■ TASKS FOR THIS EXERCISE:
1. Transcribe everything in the article on married lesbian parents from "Brooklyn appeals panel" down to "women as parents.".
2. According to the article on married lesbian parents, where and in what year did Danielle and Joynell marry?

■ EXCERPTED PASSAGE:

Another Victory for Married Lesbian Parents

Following a precedent set on January 25 by the State Appellate Division’s Albany-based Third Department, the Second Department, in Brooklyn, has dismissed a sperm donor’s attempt to establish legal parentage and win visitation rights with a child born to a married lesbian couple. The February 21 ruling from a four-judge panel was unanimous.

As in the earlier case, the sperm donor in this case, Joseph O. v. Danielle B. & Joynell B., was not seeking custody but wanted his biological parentage legally acknowledged as well as visitation rights with the child. Following the earlier ruling, and overruling Orange County Family Court Judge Victoria B. Campbell, the Second Department panel found that Joseph O.’s lawsuit was barred by a legal principal known as “equitable estoppel,” even though the parties did not comply with a provision of the New York Domestic Relations Law that would have created an “irrebuttable presumption” that the married couple, Danielle B. and Joynell B., are the child’s only legal parents.

That Domestic Relations Law provision was adopted years ago in response to the growing practice of donor insemination to ensure that when a married different-sex couple has a child using donated sperm there will be no question that the mother’s husband is the child’s parent. Under the provision, when the insemination is carried out by “a person duly authorized to practice medicine,” there is an “irrebuttable presumption of legitimacy” of the child that bars the sperm donor from any attempt to establish legal parentage or seek custody or visitation.

Brooklyn appeals panel bars sperm donor’s efforts to win parental recognition

Unfortunately, the Legislature has not revised the statute to reflect the existence of same-sex marriages and the ease of carrying out the procedure at home without professional assistance. Danielle and Joynell married in Connecticut in 2009 and used the Internet to find Joseph, a sperm donor who agreed in writing that he would have no parental rights or responsibilities.

The child, a girl, was born in April 2012. According to the mothers, they’ve had only sporadic contact with Joseph, who saw the child a few times each year since her birth, including some birthdays, but who was not treated as a father by either the women or their daughter. The child’s birth certificate listed the two women as parents.

[Collected data]

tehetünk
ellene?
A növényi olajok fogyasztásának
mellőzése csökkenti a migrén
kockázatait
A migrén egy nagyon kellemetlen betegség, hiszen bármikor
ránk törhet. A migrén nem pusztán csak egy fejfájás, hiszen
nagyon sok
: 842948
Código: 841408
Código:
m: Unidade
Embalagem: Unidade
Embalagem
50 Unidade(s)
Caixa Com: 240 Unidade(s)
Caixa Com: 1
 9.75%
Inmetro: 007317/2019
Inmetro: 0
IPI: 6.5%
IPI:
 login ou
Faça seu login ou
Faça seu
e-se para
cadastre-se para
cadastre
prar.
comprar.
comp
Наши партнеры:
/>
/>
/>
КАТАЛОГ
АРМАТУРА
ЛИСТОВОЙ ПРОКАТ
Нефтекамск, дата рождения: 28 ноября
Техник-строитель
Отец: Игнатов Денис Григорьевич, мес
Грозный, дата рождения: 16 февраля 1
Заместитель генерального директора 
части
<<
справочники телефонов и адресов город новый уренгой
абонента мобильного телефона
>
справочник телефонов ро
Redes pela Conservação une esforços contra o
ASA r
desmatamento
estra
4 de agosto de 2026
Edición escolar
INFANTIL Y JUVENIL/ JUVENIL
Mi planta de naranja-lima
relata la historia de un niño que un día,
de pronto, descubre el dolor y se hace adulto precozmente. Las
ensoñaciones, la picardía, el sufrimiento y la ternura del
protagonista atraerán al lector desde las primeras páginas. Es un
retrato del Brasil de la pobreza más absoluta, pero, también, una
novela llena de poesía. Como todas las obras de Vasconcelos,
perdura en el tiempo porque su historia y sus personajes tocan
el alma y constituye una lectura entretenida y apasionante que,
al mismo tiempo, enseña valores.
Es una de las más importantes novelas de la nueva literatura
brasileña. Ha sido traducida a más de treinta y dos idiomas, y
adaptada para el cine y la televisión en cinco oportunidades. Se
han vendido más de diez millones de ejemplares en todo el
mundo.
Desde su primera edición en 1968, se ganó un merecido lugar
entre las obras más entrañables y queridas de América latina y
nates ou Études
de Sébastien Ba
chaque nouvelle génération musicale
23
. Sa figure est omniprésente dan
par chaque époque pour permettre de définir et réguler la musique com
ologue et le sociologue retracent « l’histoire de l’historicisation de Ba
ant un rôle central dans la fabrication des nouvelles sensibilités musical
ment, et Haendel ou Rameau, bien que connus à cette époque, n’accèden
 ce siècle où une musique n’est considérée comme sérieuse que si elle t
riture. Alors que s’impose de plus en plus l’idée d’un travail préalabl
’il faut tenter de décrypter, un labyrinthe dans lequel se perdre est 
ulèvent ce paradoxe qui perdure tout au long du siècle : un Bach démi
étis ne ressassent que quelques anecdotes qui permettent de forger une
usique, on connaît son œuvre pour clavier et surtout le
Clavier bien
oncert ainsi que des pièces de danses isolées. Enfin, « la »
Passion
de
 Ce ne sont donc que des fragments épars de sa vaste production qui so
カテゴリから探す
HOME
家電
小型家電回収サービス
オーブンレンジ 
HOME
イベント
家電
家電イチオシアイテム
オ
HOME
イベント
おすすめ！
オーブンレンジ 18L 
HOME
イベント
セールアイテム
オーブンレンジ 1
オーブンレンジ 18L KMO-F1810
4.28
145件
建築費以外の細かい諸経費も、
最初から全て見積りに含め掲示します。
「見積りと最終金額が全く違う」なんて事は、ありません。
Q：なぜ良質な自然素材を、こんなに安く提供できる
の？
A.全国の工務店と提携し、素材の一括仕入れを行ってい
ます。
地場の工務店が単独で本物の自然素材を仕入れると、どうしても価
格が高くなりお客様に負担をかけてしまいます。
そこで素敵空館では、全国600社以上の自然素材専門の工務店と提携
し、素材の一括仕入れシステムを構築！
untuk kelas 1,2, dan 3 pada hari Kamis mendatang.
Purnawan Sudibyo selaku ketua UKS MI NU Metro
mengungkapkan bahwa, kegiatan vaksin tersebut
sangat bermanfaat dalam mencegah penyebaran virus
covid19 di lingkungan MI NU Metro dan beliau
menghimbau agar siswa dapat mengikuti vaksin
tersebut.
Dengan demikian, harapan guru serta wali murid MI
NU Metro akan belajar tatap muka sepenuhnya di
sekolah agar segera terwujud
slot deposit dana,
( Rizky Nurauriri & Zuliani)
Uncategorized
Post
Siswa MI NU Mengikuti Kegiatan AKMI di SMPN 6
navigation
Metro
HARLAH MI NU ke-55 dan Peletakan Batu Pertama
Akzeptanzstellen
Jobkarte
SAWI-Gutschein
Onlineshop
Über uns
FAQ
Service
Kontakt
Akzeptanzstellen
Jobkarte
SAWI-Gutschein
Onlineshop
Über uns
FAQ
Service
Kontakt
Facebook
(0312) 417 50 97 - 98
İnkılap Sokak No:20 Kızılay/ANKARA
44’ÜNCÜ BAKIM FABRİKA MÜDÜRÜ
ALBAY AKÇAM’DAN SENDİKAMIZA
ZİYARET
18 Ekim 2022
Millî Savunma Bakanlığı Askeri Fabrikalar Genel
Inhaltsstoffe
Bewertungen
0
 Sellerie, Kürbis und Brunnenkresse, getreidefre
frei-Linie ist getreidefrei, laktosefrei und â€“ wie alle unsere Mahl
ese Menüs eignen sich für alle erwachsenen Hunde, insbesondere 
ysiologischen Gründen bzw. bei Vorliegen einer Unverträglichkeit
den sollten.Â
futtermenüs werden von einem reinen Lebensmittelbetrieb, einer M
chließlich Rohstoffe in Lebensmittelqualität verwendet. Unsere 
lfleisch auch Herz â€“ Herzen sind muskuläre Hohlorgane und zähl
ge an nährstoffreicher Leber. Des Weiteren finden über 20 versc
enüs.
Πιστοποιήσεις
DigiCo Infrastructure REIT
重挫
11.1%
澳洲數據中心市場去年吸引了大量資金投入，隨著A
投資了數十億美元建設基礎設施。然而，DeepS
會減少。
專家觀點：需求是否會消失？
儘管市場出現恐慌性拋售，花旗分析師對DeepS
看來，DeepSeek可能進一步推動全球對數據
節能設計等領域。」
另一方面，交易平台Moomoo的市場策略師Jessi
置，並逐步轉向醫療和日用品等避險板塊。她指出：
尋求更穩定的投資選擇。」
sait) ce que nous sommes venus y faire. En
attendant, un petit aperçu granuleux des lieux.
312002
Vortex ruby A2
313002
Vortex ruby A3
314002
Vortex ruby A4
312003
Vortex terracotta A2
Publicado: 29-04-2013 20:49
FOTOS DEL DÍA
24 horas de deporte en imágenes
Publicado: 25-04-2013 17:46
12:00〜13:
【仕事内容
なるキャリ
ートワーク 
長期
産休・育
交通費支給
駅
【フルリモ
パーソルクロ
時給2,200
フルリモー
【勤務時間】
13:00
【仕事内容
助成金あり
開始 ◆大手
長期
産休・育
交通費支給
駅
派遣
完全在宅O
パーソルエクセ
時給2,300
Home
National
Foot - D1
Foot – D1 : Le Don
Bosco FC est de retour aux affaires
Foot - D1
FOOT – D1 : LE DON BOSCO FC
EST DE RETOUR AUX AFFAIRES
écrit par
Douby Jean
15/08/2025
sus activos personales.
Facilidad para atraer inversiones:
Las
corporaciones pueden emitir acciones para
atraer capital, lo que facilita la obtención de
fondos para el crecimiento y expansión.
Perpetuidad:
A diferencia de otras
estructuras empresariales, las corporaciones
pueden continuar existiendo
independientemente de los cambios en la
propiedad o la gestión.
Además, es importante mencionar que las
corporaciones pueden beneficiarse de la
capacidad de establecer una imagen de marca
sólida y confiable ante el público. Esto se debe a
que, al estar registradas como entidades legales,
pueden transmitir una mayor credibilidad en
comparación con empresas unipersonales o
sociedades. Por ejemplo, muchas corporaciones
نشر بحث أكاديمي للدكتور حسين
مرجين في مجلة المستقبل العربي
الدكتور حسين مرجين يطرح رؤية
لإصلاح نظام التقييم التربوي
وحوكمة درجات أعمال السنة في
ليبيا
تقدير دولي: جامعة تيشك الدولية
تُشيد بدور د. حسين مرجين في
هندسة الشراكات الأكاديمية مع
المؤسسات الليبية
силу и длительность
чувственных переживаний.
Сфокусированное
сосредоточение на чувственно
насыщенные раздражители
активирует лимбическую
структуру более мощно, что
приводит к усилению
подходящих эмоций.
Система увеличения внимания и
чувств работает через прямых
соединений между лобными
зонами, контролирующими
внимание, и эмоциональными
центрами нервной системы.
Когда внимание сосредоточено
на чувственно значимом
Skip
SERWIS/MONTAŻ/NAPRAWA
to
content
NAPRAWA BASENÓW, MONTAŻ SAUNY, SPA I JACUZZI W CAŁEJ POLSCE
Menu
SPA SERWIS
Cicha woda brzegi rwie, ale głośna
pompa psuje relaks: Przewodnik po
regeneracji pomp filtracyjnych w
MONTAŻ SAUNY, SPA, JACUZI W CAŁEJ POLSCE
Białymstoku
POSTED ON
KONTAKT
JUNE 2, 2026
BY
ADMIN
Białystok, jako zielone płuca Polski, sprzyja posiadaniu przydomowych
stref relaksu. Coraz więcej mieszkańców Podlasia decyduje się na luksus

■ TASK-BY-TASK ANSWERS:
1.
Brooklyn appeals panel bars sperm donor’s efforts to win parental recognition

Unfortunately, the Legislature has not revised the statute to reflect the existence of same-sex marriages and the ease of carrying out the procedure at home without professional assistance. Danielle and Joynell married in Connecticut in 2009 and used the Internet to find Joseph, a sperm donor who agreed in writing that he would have no parental rights or responsibilities.

The child, a girl, was born in April 2012. According to the mothers, they’ve had only sporadic contact with Joseph, who saw the child a few times each year since her birth, including some birthdays, but who was not treated as a father by either the women or their daughter. The child’s birth certificate listed the two women as parents.

2. In Connecticut, in 2009.